Laser-Sintering 3D Manufacturing Made Simple
- Created on Friday, 01 January 2010
In addition to these polyamide offerings, PrimeCast 101 is a polystyrene used to produce lost patterns for plaster casting and master patterns for vacuum casting. And, with the recent introduction of PEEK HP3, the first high-performance, high-temperature thermoplastic polymer available for laser-sintering, the medical industry is exploring this material for its biocompatibility, sterilizability, tensile strength and conductivity. PEEK HP3 end-products achieve tensile strengths of up to 95 MPa (13.78 KSI) and a Young’s modulus of 4,400 MPa (640 KSI). Its excellent chemical resistance makes PEEK impervious to numerous chemicals except corrosive acids. In applications where light weight and flame resistance are critical, PEEK is a popular replacement for metal, including stainless steel and titanium.
The number of metal materials available for use with DMLS is driven in part by the medical and aerospace industries, which continue finding expanded uses for stainless steel, cobalt chrome and titanium, in particular. Toolmaking applications, as well, have driven the addition of a maraging steel.
The Near Future
Advances in commercial laser-sintering and material offerings will continue to provide improved flexibility, manufacturing rates and greater standardization of processes.
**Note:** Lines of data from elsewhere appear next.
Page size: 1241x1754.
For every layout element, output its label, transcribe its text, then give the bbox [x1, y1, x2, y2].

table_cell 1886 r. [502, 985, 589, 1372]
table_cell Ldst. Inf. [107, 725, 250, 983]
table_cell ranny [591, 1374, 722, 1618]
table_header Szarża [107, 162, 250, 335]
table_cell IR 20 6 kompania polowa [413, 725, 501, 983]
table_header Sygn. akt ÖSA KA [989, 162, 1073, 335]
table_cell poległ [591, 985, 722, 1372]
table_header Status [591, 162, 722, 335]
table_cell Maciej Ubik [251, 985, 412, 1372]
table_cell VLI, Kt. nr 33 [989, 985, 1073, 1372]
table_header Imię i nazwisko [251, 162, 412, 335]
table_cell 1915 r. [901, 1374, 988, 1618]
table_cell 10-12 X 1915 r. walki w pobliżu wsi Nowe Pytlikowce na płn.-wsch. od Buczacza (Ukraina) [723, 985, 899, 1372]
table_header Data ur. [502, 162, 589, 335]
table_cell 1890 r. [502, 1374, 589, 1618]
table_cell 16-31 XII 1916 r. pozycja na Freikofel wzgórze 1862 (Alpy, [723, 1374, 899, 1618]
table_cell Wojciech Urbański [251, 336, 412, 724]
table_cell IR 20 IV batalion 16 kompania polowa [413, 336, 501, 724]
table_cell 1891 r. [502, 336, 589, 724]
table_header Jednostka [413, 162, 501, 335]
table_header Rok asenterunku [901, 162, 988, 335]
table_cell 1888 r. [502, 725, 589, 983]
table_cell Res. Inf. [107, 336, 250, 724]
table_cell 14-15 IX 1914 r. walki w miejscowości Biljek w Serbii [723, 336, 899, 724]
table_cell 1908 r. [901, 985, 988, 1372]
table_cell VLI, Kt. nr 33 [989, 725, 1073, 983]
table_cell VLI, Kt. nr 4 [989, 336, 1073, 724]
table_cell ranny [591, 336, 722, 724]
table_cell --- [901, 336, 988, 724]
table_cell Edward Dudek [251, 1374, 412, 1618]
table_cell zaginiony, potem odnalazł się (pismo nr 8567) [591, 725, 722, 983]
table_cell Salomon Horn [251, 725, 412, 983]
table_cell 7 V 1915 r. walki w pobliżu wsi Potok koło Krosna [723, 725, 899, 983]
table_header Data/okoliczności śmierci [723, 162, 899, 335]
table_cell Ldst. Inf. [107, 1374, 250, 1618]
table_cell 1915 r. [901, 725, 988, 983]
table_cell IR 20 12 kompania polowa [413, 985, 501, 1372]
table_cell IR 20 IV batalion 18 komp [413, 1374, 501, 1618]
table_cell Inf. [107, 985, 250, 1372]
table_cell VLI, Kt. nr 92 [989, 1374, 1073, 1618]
The development of PEEK HP3 suggests other plastics besides polyamides are candidates for laser-sintering. And, in theory, practically any metal that can be welded and can be delivered as a suitable powder could be considered for laser-sintering. Examination and production of these materials will be application-, industry-, and customer-driven.
Leading manufacturers are demonstrating continuing commitment to laser-sintering. In Europe, for example, a consortium of companies including Boeing, EOS, Evonik Industries and MCP HEK Tooling – joined more recently by Siemens, Stratasys, Stükerjürgen and JetAviation – is presently exploring advancements in the technology at the Direct Manufacturing Research Center (DMRC) at the University of Paderborn in Germany.
The DMRC analyzes current laser-sintering systems and the present generation of materials to establish their state of performance for build speed, powder size, uniformity and final product quality. The DMRC will move toward developing industry requirements for materials, training, and standards. These activities will strengthen and expand the adoption of laser-sintering by providing established, exacting documentation and quality requirements to global manufacturing industries, such as aerospace and medical.